─── Provided material

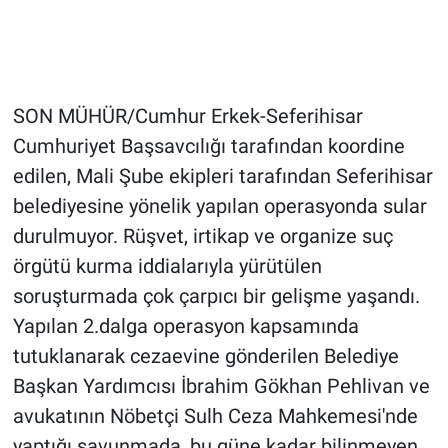
SON MÜHÜR/Cumhur Erkek-Seferihisar
Cumhuriyet Başsavcılığı tarafından koordine
edilen, Mali Şube ekipleri tarafından Seferihisar
belediyesine yönelik yapılan operasyonda sular
durulmuyor. Rüşvet, irtikap ve organize suç
örgütü kurma iddialarıyla yürütülen
soruşturmada çok çarpıcı bir gelişme yaşandı.
Yapılan 2.dalga operasyon kapsamında
tutuklanarak cezaevine gönderilen Belediye
Başkan Yardımcısı İbrahim Gökhan Pehlivan ve
avukatının Nöbetçi Sulh Ceza Mahkemesi'nde
yaptığı savunmada, bu güne kadar bilinmeyen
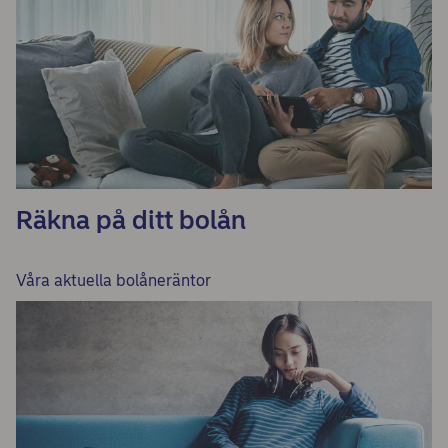
Räkna på ditt bolån
Våra aktuella bolåneräntor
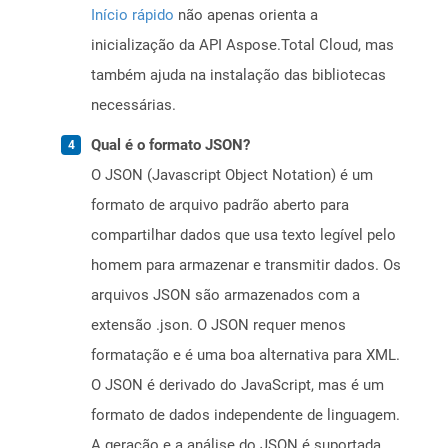
Início rápido
não apenas orienta a
inicialização da API Aspose.Total Cloud, mas
também ajuda na instalação das bibliotecas
necessárias.
Qual é o formato JSON?
O JSON (Javascript Object Notation) é um
formato de arquivo padrão aberto para
compartilhar dados que usa texto legível pelo
homem para armazenar e transmitir dados. Os
arquivos JSON são armazenados com a
extensão .json. O JSON requer menos
formatação e é uma boa alternativa para XML.
O JSON é derivado do JavaScript, mas é um
formato de dados independente de linguagem.
A geração e a análise do JSON é suportada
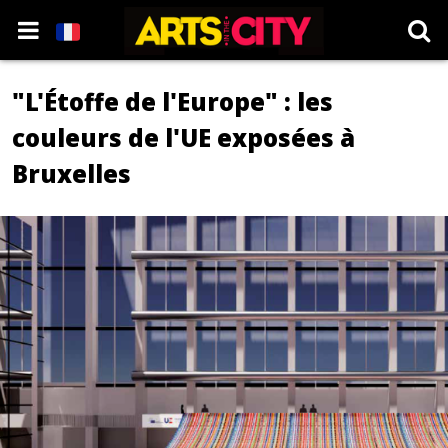
"L'Étoffe de l'Europe" : les
couleurs de l'UE exposées à
Bruxelles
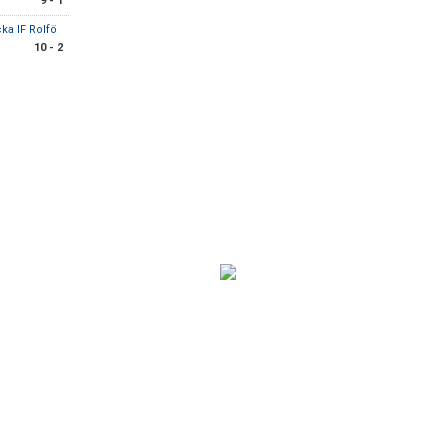
9 - 1
ka IF Rolfö
10 - 2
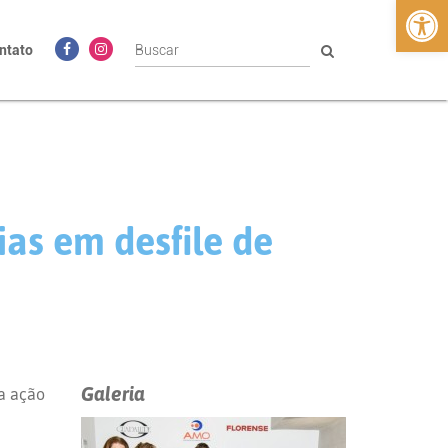
Abrir 
ntato
as em desfile de
Galeria
a ação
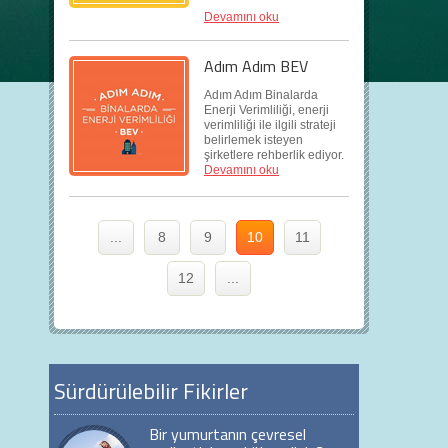
Devamını oku
Adım Adım BEV
Adım Adım Binalarda
Enerji Verimliliği, enerji
verimliliği ile ilgili strateji
belirlemek isteyen
şirketlere rehberlik ediyor.
Devamını oku
...
8
9
10
11
12
...
Sürdürülebilir Fikirler
Bir yumurtanın çevresel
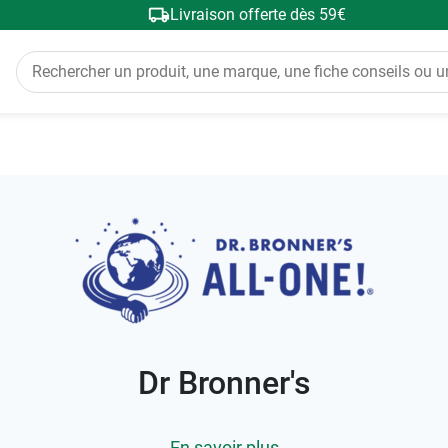
Livraison offerte dès 59€
Dr Bronner's
En savoir plus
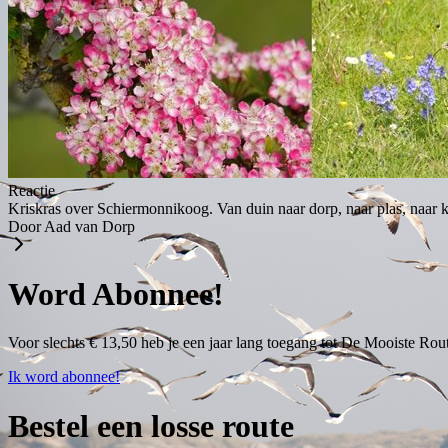
Reactie
Kriskras over Schiermonnikoog. Van duin naar dorp, naar plas, naar k
Door Aad van Dorp
Word Abonnee!
Voor slechts € 13,50 heb je een jaar lang toegang tot De Mooiste Rout
Ik word abonnee!
Bestel een losse route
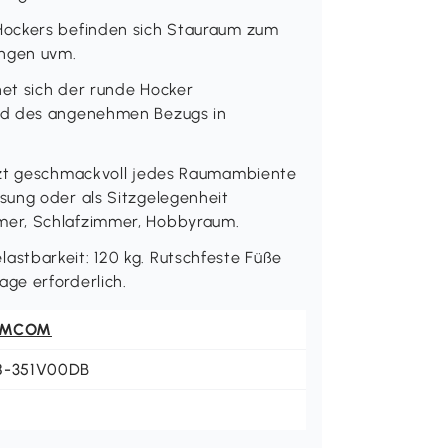
Hockers befinden sich Stauraum zum
ngen uvm.
net sich der runde Hocker
nd des angenehmen Bezugs in
nzt geschmackvoll jedes Raumambiente
sung oder als Sitzgelegenheit
mer, Schlafzimmer, Hobbyraum.
stbarkeit: 120 kg. Rutschfeste Füße
ge erforderlich.
OMCOM
8-351V00DB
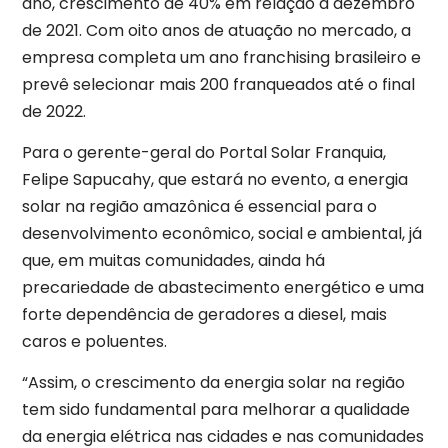
ano, crescimento de 40% em relação a dezembro
de 2021. Com oito anos de atuação no mercado, a
empresa completa um ano franchising brasileiro e
prevê selecionar mais 200 franqueados até o final
de 2022.
Para o gerente-geral do Portal Solar Franquia,
Felipe Sapucahy, que estará no evento, a energia
solar na região amazônica é essencial para o
desenvolvimento econômico, social e ambiental, já
que, em muitas comunidades, ainda há
precariedade de abastecimento energético e uma
forte dependência de geradores a diesel, mais
caros e poluentes.
“Assim, o crescimento da energia solar na região
tem sido fundamental para melhorar a qualidade
da energia elétrica nas cidades e nas comunidades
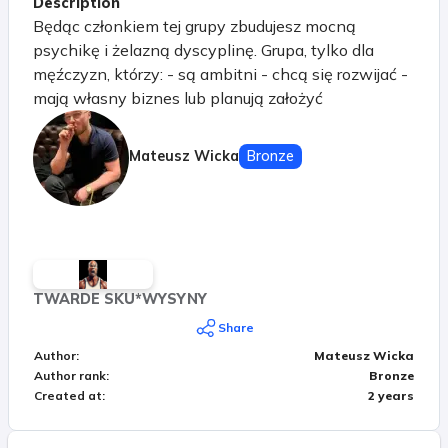
Description
Będąc członkiem tej grupy zbudujesz mocną
psychikę i żelazną dyscyplinę. Grupa, tylko dla
męźczyzn, którzy: - są ambitni - chcą się rozwijać -
mają własny biznes lub planują założyć
Mateusz Wicka
Bronze
TWARDE SKU*WYSYNY
Share
Author
:
Mateusz Wicka
Author rank
:
Bronze
Created at
:
2 years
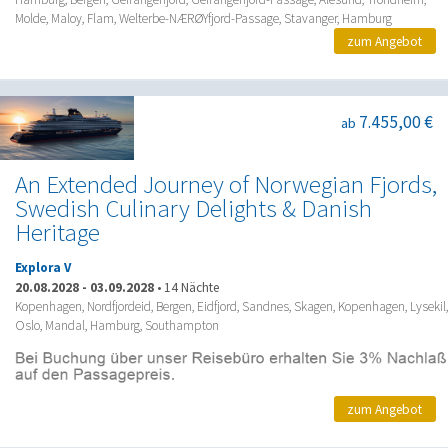
Molde, Maloy, Flam, Welterbe-NÆRØYfjord-Passage, Stavanger, Hamburg
zum Angebot
7.455,00 €
ab
An Extended Journey of Norwegian Fjords,
Swedish Culinary Delights & Danish
Heritage
Explora V
20.08.2028
-
03.09.2028
•
14 Nächte
Kopenhagen, Nordfjordeid, Bergen, Eidfjord, Sandnes, Skagen, Kopenhagen, Lysekil,
Oslo, Mandal, Hamburg, Southampton
zum Angebot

──────

Problem to solve =>
Write out the rows from the start through the line containing "Våra aktuella bolåneräntor", inclusive, exactly as they appear. Leave the pictures out of your answer.

Output of the exercise =>
SON MÜHÜR/Cumhur Erkek-Seferihisar
Cumhuriyet Başsavcılığı tarafından koordine
edilen, Mali Şube ekipleri tarafından Seferihisar
belediyesine yönelik yapılan operasyonda sular
durulmuyor. Rüşvet, irtikap ve organize suç
örgütü kurma iddialarıyla yürütülen
soruşturmada çok çarpıcı bir gelişme yaşandı.
Yapılan 2.dalga operasyon kapsamında
tutuklanarak cezaevine gönderilen Belediye
Başkan Yardımcısı İbrahim Gökhan Pehlivan ve
avukatının Nöbetçi Sulh Ceza Mahkemesi'nde
yaptığı savunmada, bu güne kadar bilinmeyen
Räkna på ditt bolån
Våra aktuella bolåneräntor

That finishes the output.